I wanted this, because I knew there was very little chance I would ever be the peasant maid Anna, whose virtue and literary sensibility insured that, even after the heartbreak of seeing her true love exiled to Siberia, she would find happiness and peace in her peasant hovel, surrounded by people who loved her. She could always count on a benevolent author to validate her years of brave and patient suffering. Real life offered me no such guarantee.
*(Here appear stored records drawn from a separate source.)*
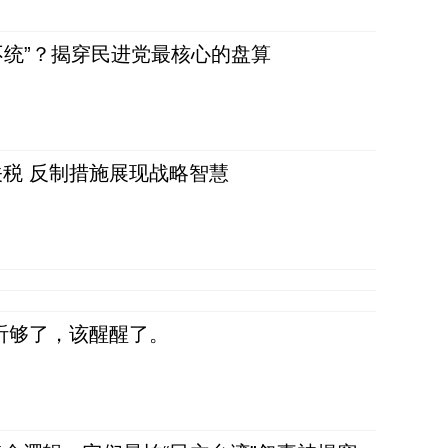
不统”？揭穿民进党最核心的盘算
税 反制措施展现战略智慧
听够了，该醒醒了。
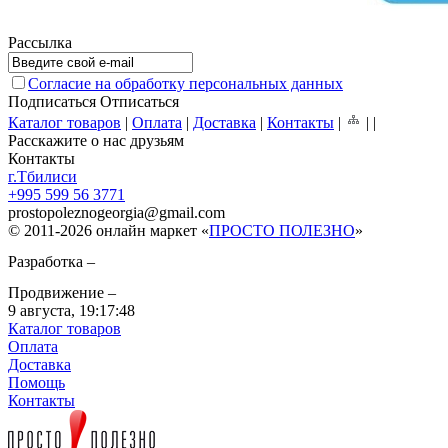
Рассылка
Согласие на обработку персональных данных
Подписаться
Отписаться
Каталог товаров
|
Оплата
|
Доставка
|
Контакты
|
|
|
Расскажите о нас друзьям
Контакты
г.Тбилиси
+995 599 56 3771
prostopoleznogeorgia
@
gmail.com
© 2011-2026 онлайн маркет «
ПРОСТО ПОЛЕЗНО
»
Разработка –
Продвижение –
9 августа,
19:17:48
Каталог товаров
Оплата
Доставка
Помощь
Контакты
I think this is why, as both a reader and a writer, I have pretty much zero interest in stories with pretensions to “gritty realism”—novels that glory in nihilism and despair, novels that choose to leave their characters (and their readers) dead in the snow with a bullet in their heads, because “that’s life, man.” Yes, that is life: but as far as I’m concerned, the point of telling stories is that we’re here to tell them and read them and remember the people who aren’t. The fact that human existence is full of suffering is news to precisely no one. Tragic stories are short-sighted and narrow-minded when they forget that the act of telling them is a victory.